I note, in passing, that the defendants have not independently questioned the propriety of the second search, apart from its alleged taint by way of the initial search. I observe that there was probable cause for the second search based on Detective Jordan's January 7th affidavit that hazardous materials and paraphenalia were present at the Touby residence based on the observations made during the first search.
I note, further, that even if there was no probable cause to support the searches, I still would not grant the defendant's request to suppress the evidence from the two searches. Under United States v. Leon, 468 U.S. 897, 920, 82 L. Ed. 2d 677, 104 S. Ct. 3405 (1984), suppression is not required where "an officer acting with objective good faith has obtained a search warrant from a judge or magistrate and acted within its scope."
Leon requires suppression:
(1) where the affiant intentionally or recklessly misleads the magistrate: or
(2) where the magistrate abandons his or her objective judicial role; or
(3) where the affidavit is so lacking in probable cause that an officer could not reasonably rely on the warrant; or
(4) where the warrant utterly fails to meet particularization standards.

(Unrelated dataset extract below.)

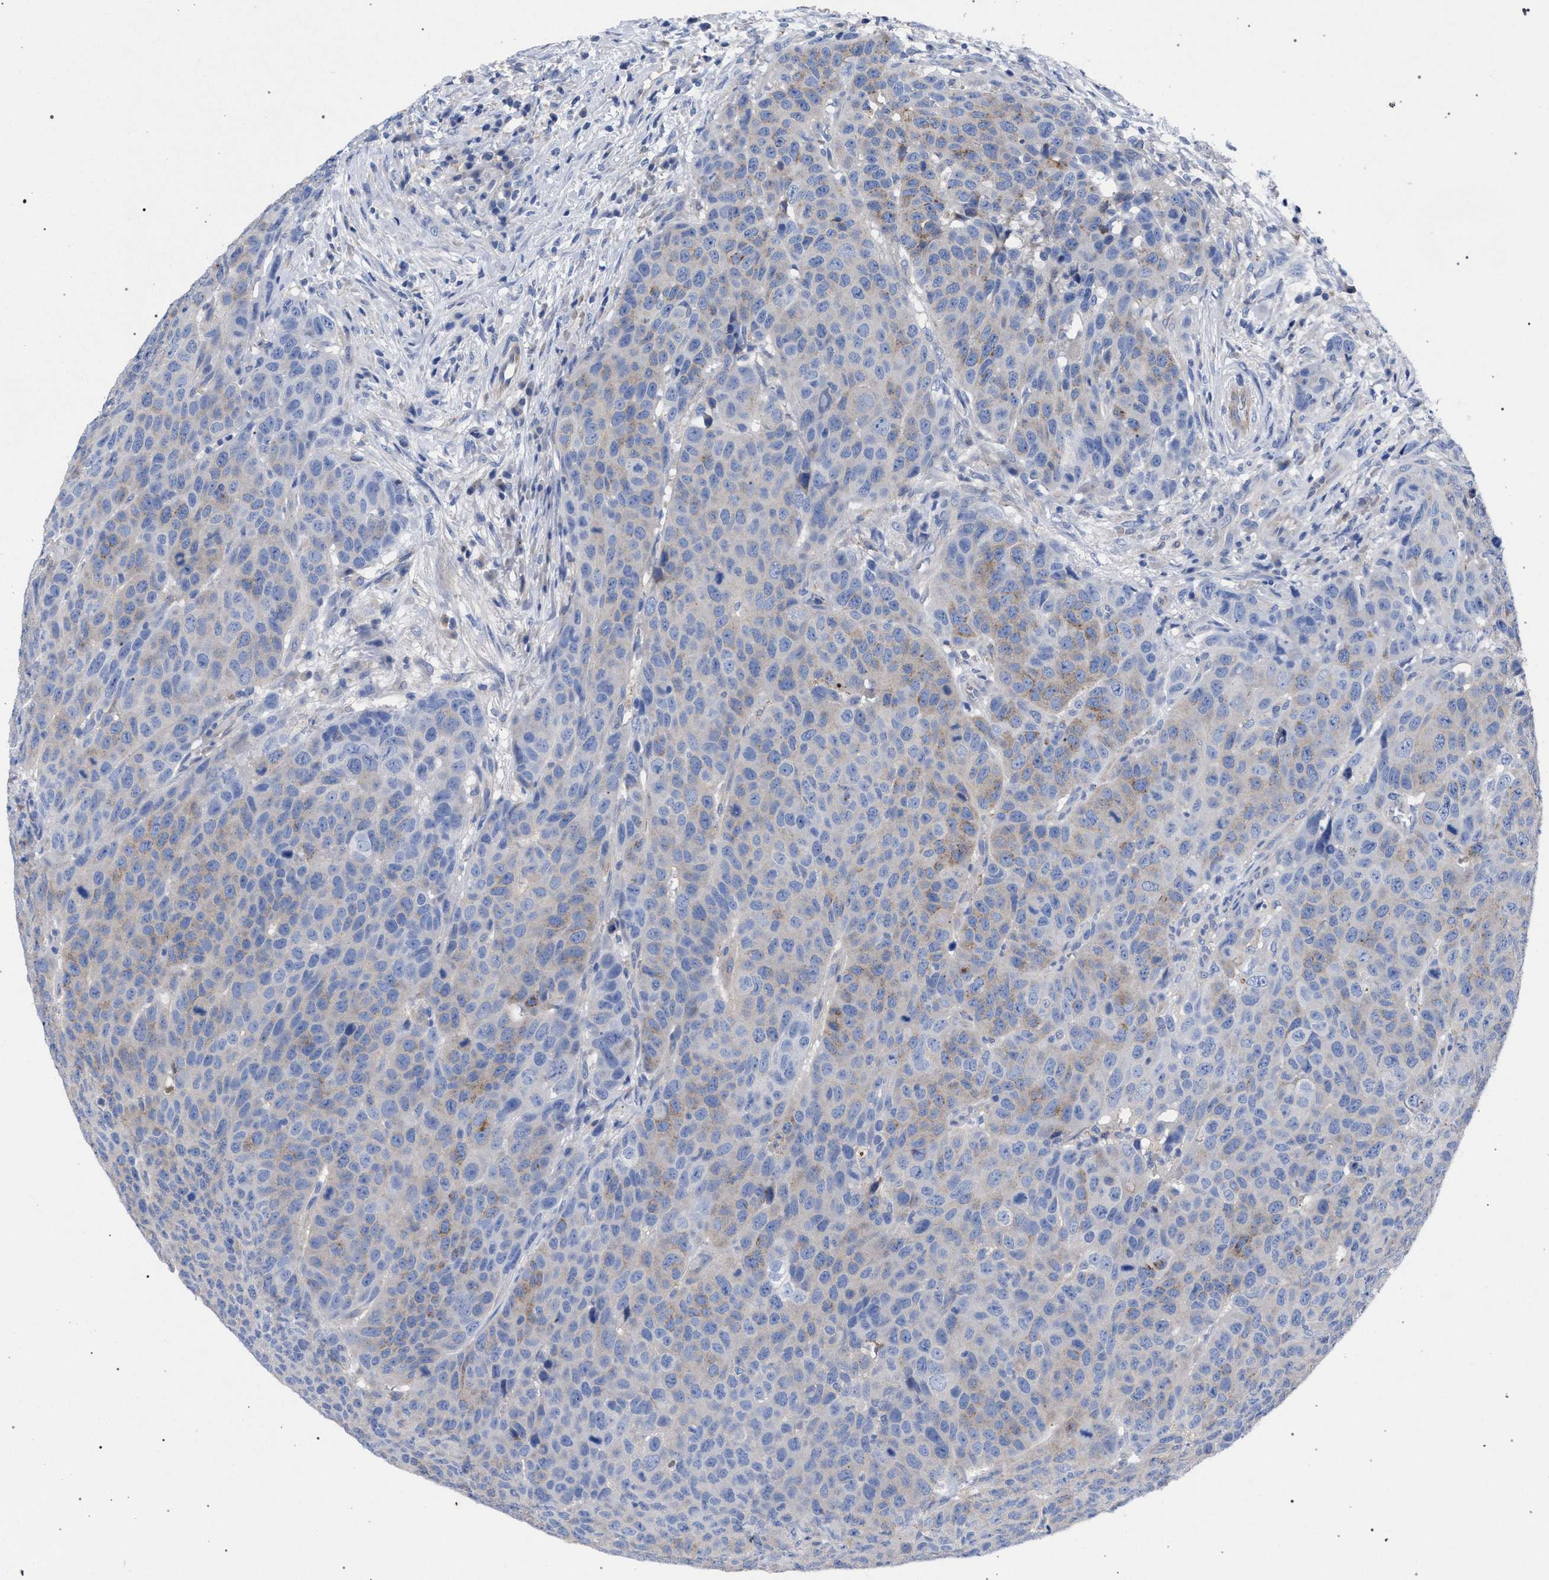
{"staining": {"intensity": "weak", "quantity": "<25%", "location": "cytoplasmic/membranous"}, "tissue": "head and neck cancer", "cell_type": "Tumor cells", "image_type": "cancer", "snomed": [{"axis": "morphology", "description": "Squamous cell carcinoma, NOS"}, {"axis": "topography", "description": "Head-Neck"}], "caption": "High magnification brightfield microscopy of squamous cell carcinoma (head and neck) stained with DAB (3,3'-diaminobenzidine) (brown) and counterstained with hematoxylin (blue): tumor cells show no significant positivity. The staining is performed using DAB (3,3'-diaminobenzidine) brown chromogen with nuclei counter-stained in using hematoxylin.", "gene": "GMPR", "patient": {"sex": "male", "age": 66}}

Id. at 923; see Vastola, supra, 670 F. Supp. at 1270.
The defendants rely on prongs one and/or three in their argument against the good-faith exception. Neither one of these contentions are persuasive. The defendants have not shown that Detective Jordan intentionally or recklessly misled the magistrate nor that the affidavit lacked indicia of probable cause.

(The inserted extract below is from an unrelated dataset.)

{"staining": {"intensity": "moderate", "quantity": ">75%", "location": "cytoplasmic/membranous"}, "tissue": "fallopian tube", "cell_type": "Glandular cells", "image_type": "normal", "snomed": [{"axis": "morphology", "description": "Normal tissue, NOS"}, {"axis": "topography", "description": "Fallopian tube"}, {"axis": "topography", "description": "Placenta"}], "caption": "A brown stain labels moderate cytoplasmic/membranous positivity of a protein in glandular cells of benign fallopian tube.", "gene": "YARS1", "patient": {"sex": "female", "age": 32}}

The information in the affidavit, indicating that defendants had only a home address and no other business address, with the exception of certain post office boxes plus prior similar offenses and the detective's observations linking him to the counterfeiting and forgery offenses, was sufficient indicia of probable cause, easily demonstrating that Detective Jordan was neither intentionally nor recklessly misleading the magistrate. Rather, Detective Jordan conducted his duties in a diligent and reasonable fashion; just the conduct which Leon was meant to protect. See 468 U.S. at 921 (stating that "Penalizing the officer for the magistrate's error, rather than his own, cannot logically contribute to the deterrence of Fourth Amendment violations." (Footnote omitted)).
I note that if the second search was independently, not derivatively, at issue, I would find that that search was under the good-faith exception as well, because the defendants have not shown intentional or reckless misleading of the magistrate as to the second search, nor that there was not indicia of probable cause for the second search.
Hence, even were I not to find that probable cause existed, I would not suppress the evidence garnered from the two searches because the searches fall, four-square, within the good-faith exception articulated in Leon, supra.
In sum, then I deny the defendants' motion to suppress the evidence of the search because the magistrate properly found probable cause to support the warrant. I further note that the search would fall within the Leon exception.
In conclusion, defendants' motions to dismiss the indictment and to suppress the evidence from the search are denied.